The storyline with Lauren and Michael is almost too difficult to watch right now. It is like the movie version of TAM.


----------



## Almostrecovered (Jul 14, 2011)

aren't affairs a staple on soaps?

if its a trigger then avoid it


----------



## lovemylife26 (Mar 21, 2012)

Almostrecovered said:


> aren't affairs a staple on soaps?
> 
> if its a trigger then avoid it



This, I stopped watching Days because of this.


----------



## Stonewall (Jul 5, 2011)

No I just look in the mirror and I see the "old and the listless".


----------



## badbane (Jun 9, 2012)

SaltInWound said:


> The storyline with Lauren and Michael is almost too difficult to watch right now. It is like the movie version of TAM.


((the sound of my head hitting the table))


----------



## Granny7 (Feb 2, 2013)

Almostrecovered said:


> aren't affairs a staple on soaps?
> 
> if its a trigger then avoid it


almostrecovered,
I've been watching this show for years, since the beginning. I do hate the Michael and Lauren part right now, triggers me also. But it seems like lately, news, movies, it's when ever you turn on the TV. So, I point it out to my H if he's around for him to see what it does to families and me. Sometimes a visual for him is better.
Granny7


----------



## Hortensia (Feb 1, 2013)

Im not watching anymore since long, but I used to not miss an episode when it first started. I still remember my favorite couple Caroline and Ridge, and how much I hated Brooke for coming between them. I literally wanted to slap the TV and scratch her face. Was dealing with my own unfaithful bf pain at that time so yes it was a trigger somehow. Stopped watching after Caroline's death and Brooke's marriage to Eric after she wrecked his home with Stephanie. Gosh, I despised that character so much !

I caught an episode about the couple you may be talking...when a girl was trapped in a mountain cabin screaming her boyfriend's name and he was wedding another..donno if this is the couple but made my hair curl lol.

How about Melrose Place's notorious cheater, Michael ? Anyone watched the old MP?


----------



## workindad (May 7, 2011)

I do not watch much TV. When I do, I try to select something that I will enjoy and soaps don't make the cut.


----------



## badbane (Jun 9, 2012)

Yea I watched a soap opera once for five minutes. It was so bad. A lady explained the story. The synopsis, money, greed, affair, and clones........ Clones...... a lady got cloned and the real one got abandoned on an island left for dead.........really.....really.... I mean come on those shows have been on so long the writers are out of ideas. I am willing to be that if you go back to the beginning to now you would realize you have watched the exact same plot played out over and over again with different actors. Stop the madness..... just stop it.


----------



## 6301 (May 11, 2013)

I got hooked on that show four years ago. I love how a couple has a child that's 6 years old and two weeks later, their 18. 

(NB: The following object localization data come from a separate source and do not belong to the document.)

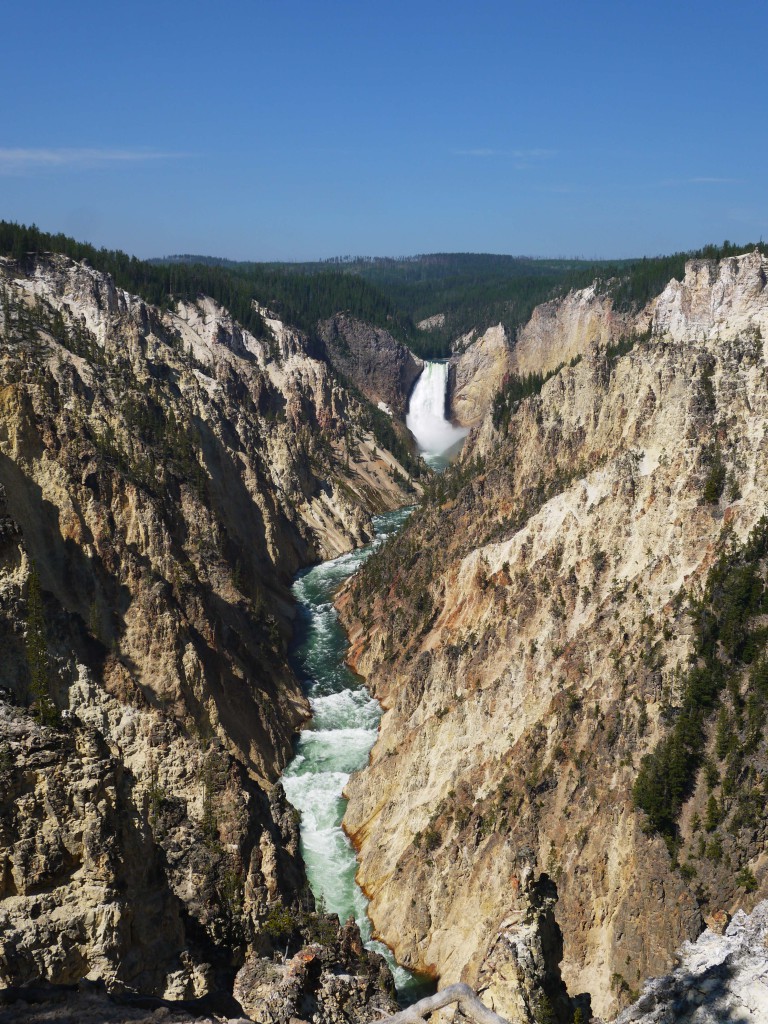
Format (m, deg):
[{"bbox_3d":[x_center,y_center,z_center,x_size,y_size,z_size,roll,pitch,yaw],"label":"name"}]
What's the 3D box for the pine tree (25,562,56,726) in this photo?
[{"bbox_3d":[-31.120,11.840,106.390,2.300,15.090,2.300,0,12,0],"label":"pine tree"}]

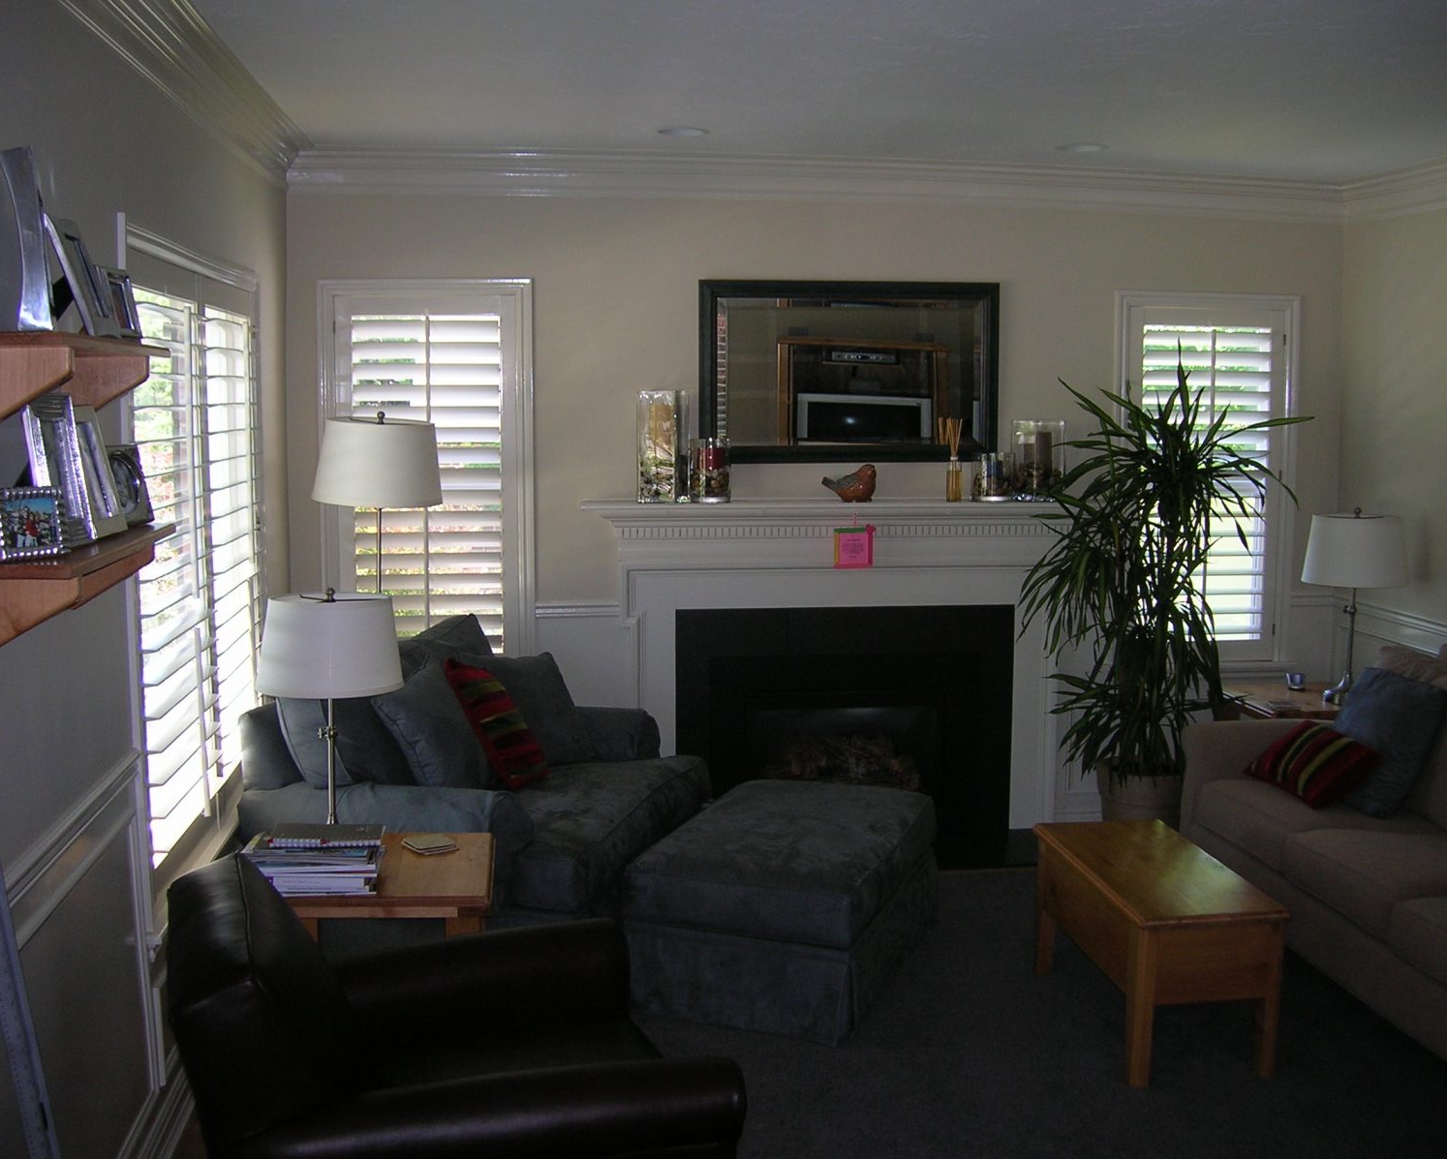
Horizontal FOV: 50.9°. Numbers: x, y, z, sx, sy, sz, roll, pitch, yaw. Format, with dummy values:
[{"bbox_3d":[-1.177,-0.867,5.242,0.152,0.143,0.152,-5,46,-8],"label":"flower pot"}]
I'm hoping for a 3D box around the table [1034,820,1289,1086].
[{"bbox_3d":[1.065,0.927,3.872,0.372,0.419,0.824,-1,7,-8],"label":"table"}]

The one kid I can't stand is Michael and Lauren's kid. First they name their kid "Fenmore". Talk about an ass kicking everyday with that name. Second. If they were better parents, one or both of them should have put a foot up that kid's ass so far, he would be crapping shoe leather.

Then the crazy chick talking to her dead daughter and Jack's dad popping up all the time.

I also love when some woman gets a face lift and looks exactly like the woman she's trying to screw over and the ladies husband or boy friend can't tell that she's a fake. 

People actually get paid to write this stuff. Lord only what they had to do to get a degree from college.


----------